ANDERSON, Sir Henry (1582/3-1659), of Newcastle-upon-Tyne, Northumb. and Haswell Grange, co. Dur.; later of Long Cowton, Yorks.

Published in The History of Parliament: the House of Commons 1604-1629, ed. Andrew Thrush and John P. Ferris, 2010
Available from Cambridge University Press

Family and Education

b. 1582/3, 1st s. of Henry Anderson†, merchant and alderman of Newcastle-upon-Tyne and his 2nd w. Fortune, da. of Sir Cuthbert Collingwood of Eslington, Northumb.1 educ. Christ Church, Oxf. 1599, aged 17; G. Inn 1602.2 m. (1) by 1614, Mary, da. of Richard Remington of Lockington, Yorks., archdeacon of E. Riding, 4s. 1da.;3 (2) Frances (bur. 27 Oct. 1652), ?s.p.;4 (3) Elizabeth, da. of Constance Hopkins, wid. of ?Pinour, ?s.p.5 suc. fa. 1605;6 kntd. 4 Aug. 1608.7 d. bet. 7 Mar. and 29 June 1659.8 sig. Hen[ry] Anderson.

Offices Held

J.p. co. Dur. 1606-34;9 member, Hostmen’s co., Newcastle-upon-Tyne 1606-d.;10 commr. subsidy Newcastle-upon-Tyne 1608, Newcastle-upon-Tyne and co. Dur. 1621-2, 1624, piracy, Cumbs., Northumb. and Westmld. 1614;11 mayor, Newcastle-upon-Tyne 1613-14;12 sheriff, Northumb. 1615-16;13 commr. gaol delivery, co. Dur. 1618-34, sewers, Yorks. (N. Riding) 1623;14 collector (jt.), Privy Seal loan, co. Dur. 1625-6;15 commr. feudal tenures, co. Dur. 1626, Forced Loan 1626-7, subsidy, N. Riding 1641-2, Poll Tax 1641, assessment 1642, scandalous ministers, co. Dur. 1642.16

Biography

The Andersons established themselves as Newcastle merchants in the 1520s, trading in both of the main Tyneside commodities, cloth and coal. They served on the corporation for much of the sixteenth century, and were returned as MPs for the borough regularly from 1529. Anderson’s father, Henry, made his fortune during the vast expansion of the coal trade under Elizabeth, being a party to the Grand Lease of the lucrative Wickham and Gateshead mines in 1583 and a founder member of the Newcastle Hostmen in 1600. When the Hostmen formed a cartel for the sale of coal in 1603, Henry was allocated a share of 4,200 tons annually, equivalent to around 2 per cent of the total production quota. At his death in 1605 his son inherited a thriving business and significant landed estates on both sides of the Tyne, and quickly became a Hostman and joined the Newcastle corporation.17

Anderson was elected to the Commons for the first time in 1614, even though he was then serving as mayor of Newcastle. During this session Robert Berry* was ejected for returning himself while serving as bailiff of Ludlow, but no general investigation was ordered into mayoral returns, and in any case, Anderson had been returned not by himself, but by the sheriff of Newcastle. Anderson’s maiden speech, delivered on 9 Apr., concerned the other northern election dispute, over the return of Sir George Selby as knight for Northumberland during his tenure as sheriff of county Durham. Anderson subsequently supported Sir Edwin Sandys’s call for Durham to be granted parliamentary representation, on the grounds that, since 1610, the freeholders had been ‘bound to pay subsidies, and yet have no benefit of the general pardon’. A petition was submitted, but on 14 May, Sandys reported that a draft enfranchisement bill had been vehemently opposed by Bishop James of Durham. Anderson protested that he had been ‘charged by some great ones to have been the only occasion of this innovation’, and lambasted the bishop, whose tyranny he compared to that of the pope, insisting that enfranchisement

was the desire of most of the gentlemen of the county, and that they pressed it the last Parliament but [were] hindered by the bishop. He showed divers reasons what commodity it would be to the country, that they were not only more charged in their goods and more straitened in their liberty than any other country, but less secure of their lives.

_WHAT YOU WILL DO_
[a] According to the Anderson biography, what annual coal share was the elder Henry Anderson allocated when the Hostmen formed their cartel in 1603?
[b] Please explain in one to three sentences, based on the Anderson biography, why Anderson kept his 1614 seat while serving as mayor of Newcastle when Robert Berry was ejected.

_COLLECTED MATERIAL_
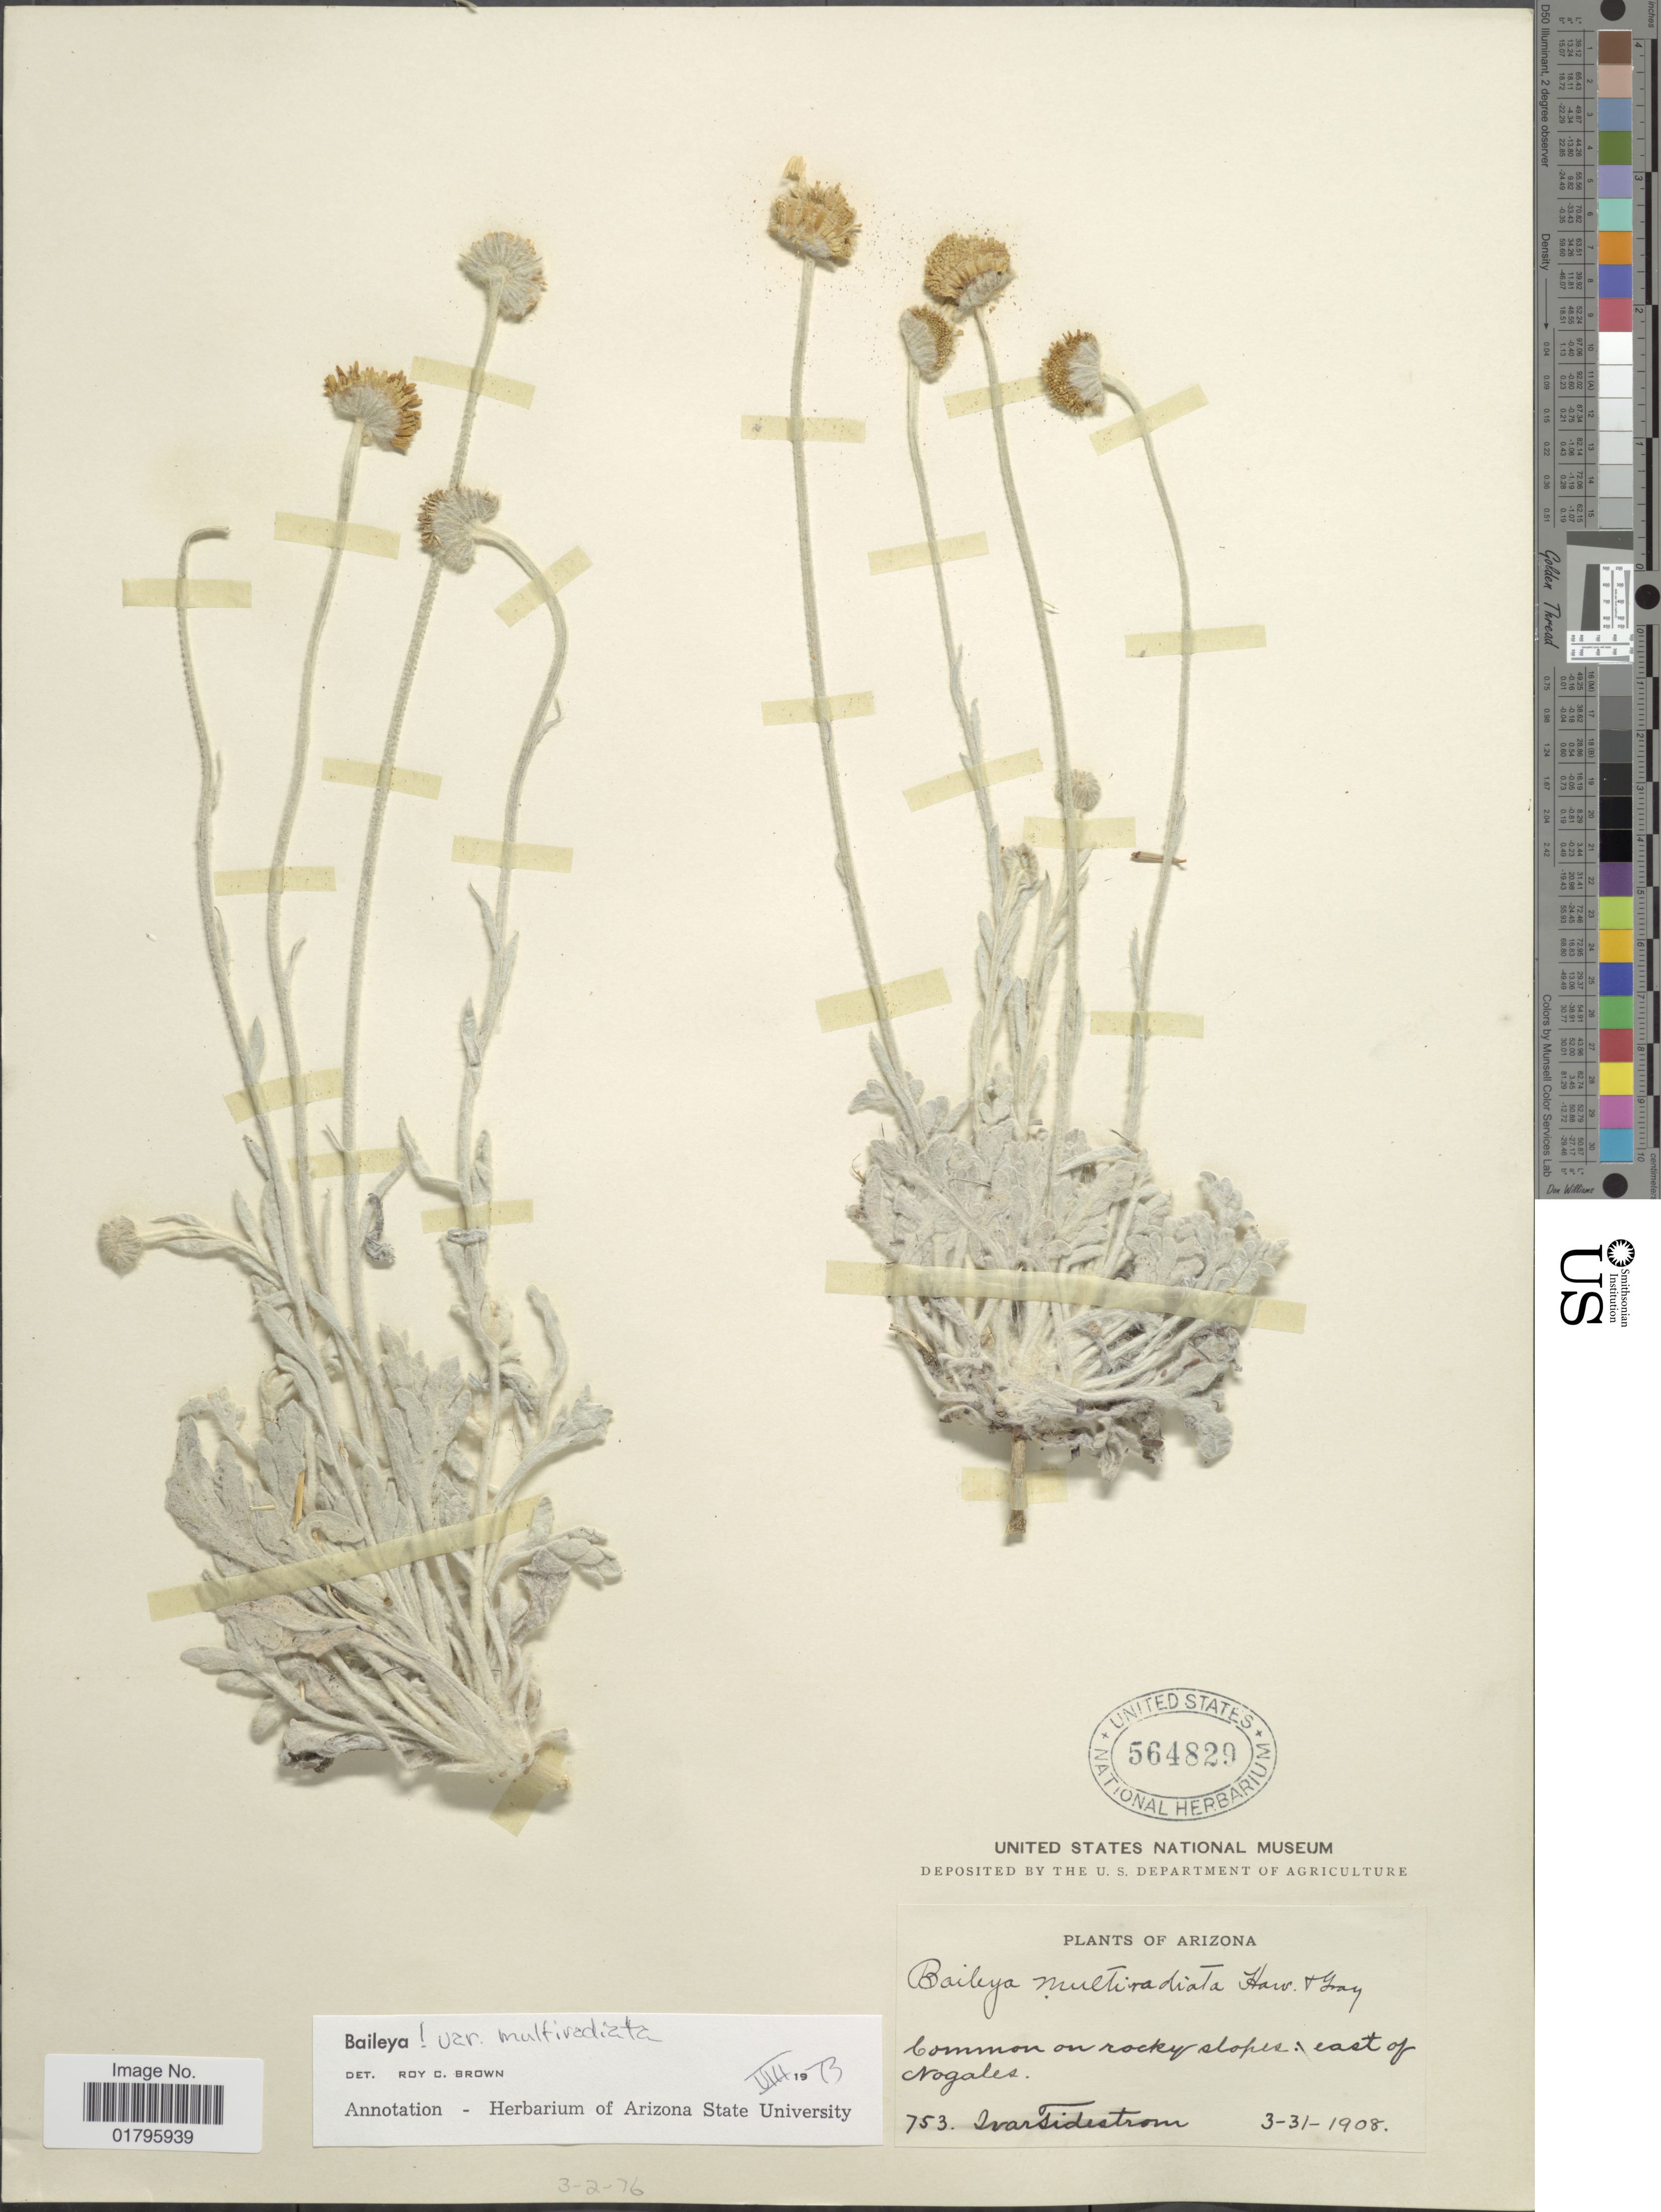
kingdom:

_ANSWERS BY TASK_
[a] 4,200 tons a year, around 2 per cent of the total production quota.

[b] Berry was ejected for returning himself while he was bailiff of Ludlow. No general investigation into mayoral returns was ordered. Anderson had been returned not by himself but by the sheriff of Newcastle.